Memento Mori offre au spectateur une image effrayante de la Corée moribonde ; critique impitoyable, car insidieuse. Ce huis clos étrange, aux relents de déjà-vu, est une plongée infernale dans un univers étriqué. Une narration presque fétichiste qui mêle lecture du journal intime, souvenirs, et imaginaire, ainsi qu’un montage volontairement confus et chaotique, produisent une atmosphère oppressante. Une réalisation plutôt originale car stylisée, une attention particulière portée à l’image (jeu de surexpositions) souligne toute l’étrangeté des deux filles et la vision spectrale de la morte.
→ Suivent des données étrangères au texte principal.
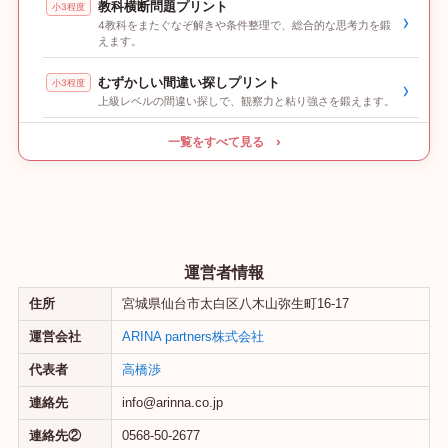
教科横断問題プリント
小3程度
›
4教科をまたぐなぞ解きや条件整理で、総合的な思考力を鍛
えます。
むずかしい間違い探しプリント
小3程度
›
上級レベルの間違い探しで、観察力と粘り強さを鍛えます。
一覧をすべて見る ›
運営者情報
住所
宮城県仙台市太白区八木山弥生町16-17
運営会社
ARINA partners株式会社
代表者
高橋渉
連絡先
info@arinna.co.jp
連絡先②
0568-50-2677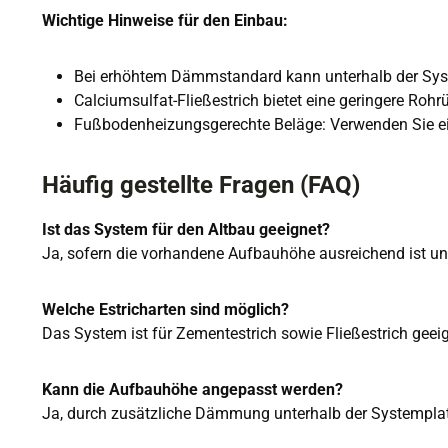
Wichtige Hinweise für den Einbau:
Bei erhöhtem Dämmstandard kann unterhalb der S
Calciumsulfat-Fließestrich bietet eine geringere Rohr
Fußbodenheizungsgerechte Beläge: Verwenden Sie ei
Häufig gestellte Fragen (FAQ)
Ist das System für den Altbau geeignet?
Ja, sofern die vorhandene Aufbauhöhe ausreichend ist un
Welche Estricharten sind möglich?
Das System ist für Zementestrich sowie Fließestrich geeig
Kann die Aufbauhöhe angepasst werden?
Ja, durch zusätzliche Dämmung unterhalb der Systemplatte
On appréciera la retenue des jeunes actrices, dont la folie est orchestrée avec brio par deux réalisateurs prometteurs (Kim Tae-Yong et Min Kyu-Dong) qui ne dévient jamais de leur sujet. Mais justement, une fois le motif déployé, très efficace, mais dans lequel le film semble s’enliser, le temps se fait un peu long. Ce premier film qui tient parfois du sitcom, méritait plus de légèreté.